‘Prisoner’ By Ryan Adams Album Review: Singer Misses Ex-Wife And Isn’t Afraid To Say So
Ryan Adams’ sixteenth studio album, Prisoner, was released on Friday to abundant praise from critics and fans alike. Coming off of his 2015 release of 1989, a track-for-track cover of Taylor Swift’s album of the same name, on Prisoner, Adams gets back to making original music.
Prisoner’s most notable sonic quality is its instrumentation – one used often in ‘80s rock-n-roll. Marching to the beat of stadium drums snapping at a nodding pace, Adams’ moody guitar and raspy voice command melodies that will sound familiar to any fan of soft rock.
Adams’ affinity for the era is well documented – if he thought that Swift’s 1989 was a soliloquy to his favorite time, he didn’t realize his err until after he had fully committed to the cover album.
His newest album is the first since his divorce from Mandy Moore, which began in early 2015 and was finalized this past summer. With songs titled, “Do You Still Love Me,” “To Be Without You” and “Broken Anyway,” Prisoner is as much break-up album as it can be. More specifically, is a first-month-of-a-break-up album and not a remember-that-terrible-break-up? album.
The first track, “Do You Still Love Me,” begins with a panning organ, submerging the listener in Ryan’s painful heartbreak. Suddenly, a swift down stroke on the guitar reminds the listener that with pain also comes anger.
But this anger and brooding heartbreak doesn’t overstay its welcome, as Adams transitions to a more reflective and wistful sound for the remainder of the album.

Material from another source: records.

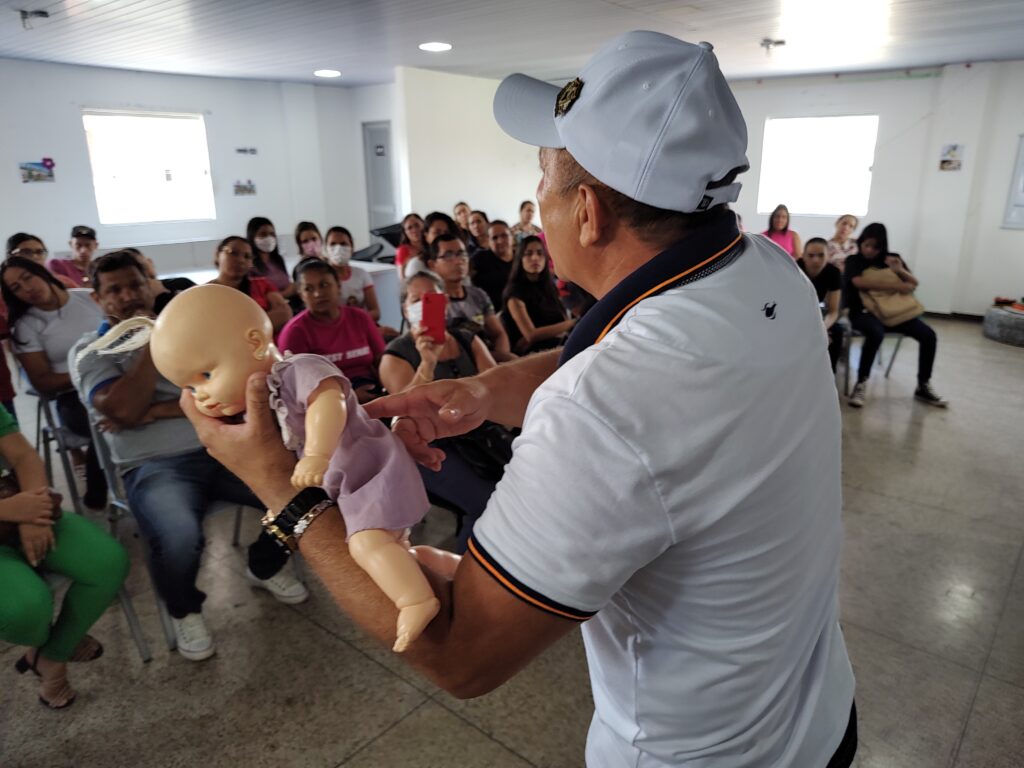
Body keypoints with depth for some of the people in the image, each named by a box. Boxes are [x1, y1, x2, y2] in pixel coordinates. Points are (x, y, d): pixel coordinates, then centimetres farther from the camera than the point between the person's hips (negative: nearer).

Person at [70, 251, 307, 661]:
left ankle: (266, 567, 14)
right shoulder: (89, 350, 5)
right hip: (154, 466, -3)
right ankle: (184, 611, 2)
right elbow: (125, 411, -13)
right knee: (177, 540, -35)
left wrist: (157, 411, -8)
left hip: (223, 448, 4)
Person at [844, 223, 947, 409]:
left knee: (928, 335, -14)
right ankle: (861, 384, -24)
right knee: (876, 333, -38)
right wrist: (897, 286, -16)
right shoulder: (854, 260, 2)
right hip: (864, 312, -4)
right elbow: (860, 282, -19)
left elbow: (914, 284, 11)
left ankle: (923, 387, 1)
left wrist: (900, 271, -11)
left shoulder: (892, 258, 13)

Lyrically though, his words speak to a very frank pain that, at times, is difficult to listen to – not because it speaks to some deep truth but because there are only so many ways to say that you miss your ex with out sounding corny.
“I am a prisoner for your love,” Adams sings on the album’s title track. While this lyric on its own is already a cliché, in the canon of the album it becomes even more tired and overused.
Even on one of Prisoner’s strongest tracks, “To Be Without You,” Adams sings, “Every night is lonesome and is longer than before, nothing really matters anymore.” Adams conjures the image of a lonely bedroom on several songs on Prisoner and this repetition is the only dark spot on an otherwise interesting album.
To keep things even more sonically interesting, Adams utilizes non-traditional song structures on several songs on Prisoner. With some songs entirely absent of a chorus – Adams instead opts for a brief musical phrase to serve as home base – the album maintains a fresh and unpredictable sound through out.
Despite the dreary cycle of breakup motifs, Prisoner’s careful production, catchy melodies and fresh sound make for a good listen. Surely the lyrics may serve a different and more meaningful purpose if the listener is in the throes of a breakup, but this listener, like many others, is not.